[WORKING DATA]
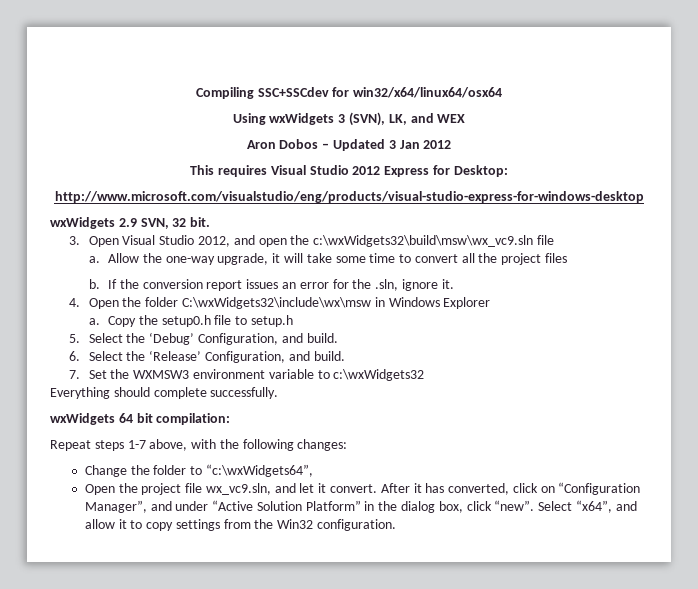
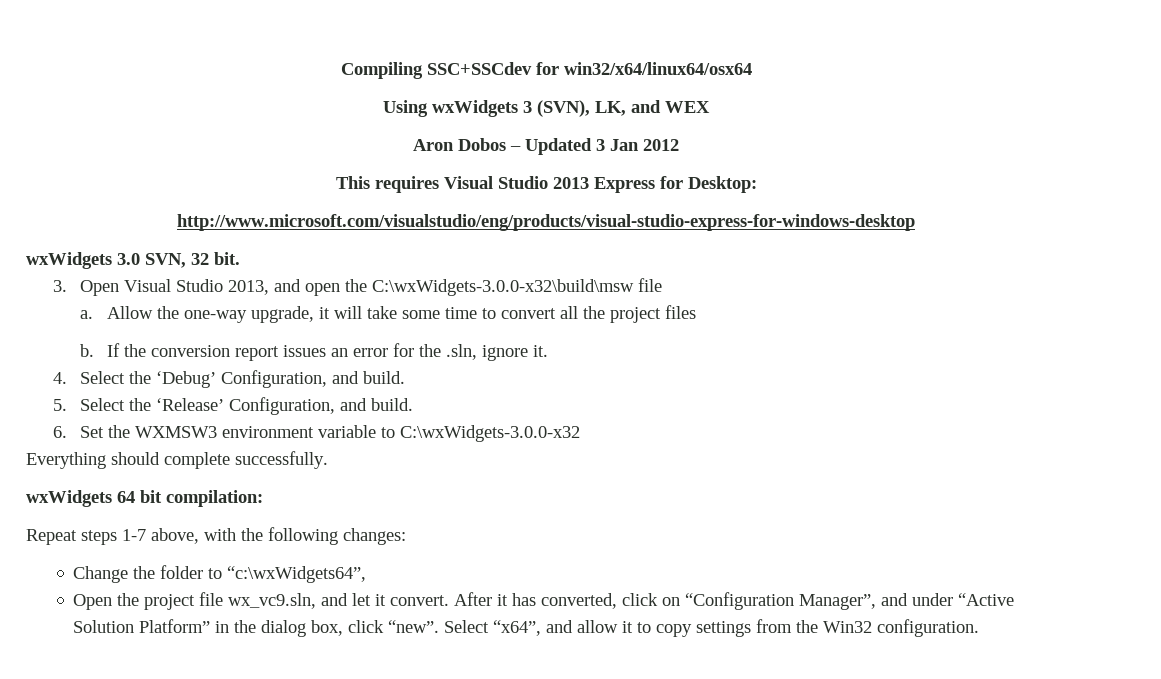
[352,166,381,175] 2012 -> [552,177,589,189] 2013
[118,218,137,227] 2.9 -> [117,253,140,265] 3.0
[198,236,231,247] 2012, -> [227,280,269,295] 2013,
[313,235,534,247] c:\wxWidgets32\build\msw\wx_vc9.sln -> [371,279,634,296] C:\wxWidgets-3.0.0-x32\build\msw
[88,297,491,309] [88,315,293,327] [69,334,81,343] Open the folder C:\wxWidgets32\include\wx\msw in Windows Explorer // a. Copy the setup0.h file to setup.h // 5. -> (67, 378) none
[69,351,81,361] 6. -> [52,399,67,411] 5.
[69,370,81,379] 7. -> [52,426,67,438] 6.
[333,369,425,381] c:\wxWidgets32 -> [399,425,580,442] C:\wxWidgets-3.0.0-x32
[/WORKING DATA]
WHAT THIS TASK INVOLVES> Could you set down the records above word for word, without any of the pictures?

RESPONSE FOR THIS EXERCISE>
[352,166,381,175] 2012 -> [552,177,589,189] 2013
[118,218,137,227] 2.9 -> [117,253,140,265] 3.0
[198,236,231,247] 2012, -> [227,280,269,295] 2013,
[313,235,534,247] c:\wxWidgets32\build\msw\wx_vc9.sln -> [371,279,634,296] C:\wxWidgets-3.0.0-x32\build\msw
[88,297,491,309] [88,315,293,327] [69,334,81,343] Open the folder C:\wxWidgets32\include\wx\msw in Windows Explorer // a. Copy the setup0.h file to setup.h // 5. -> (67, 378) none
[69,351,81,361] 6. -> [52,399,67,411] 5.
[69,370,81,379] 7. -> [52,426,67,438] 6.
[333,369,425,381] c:\wxWidgets32 -> [399,425,580,442] C:\wxWidgets-3.0.0-x32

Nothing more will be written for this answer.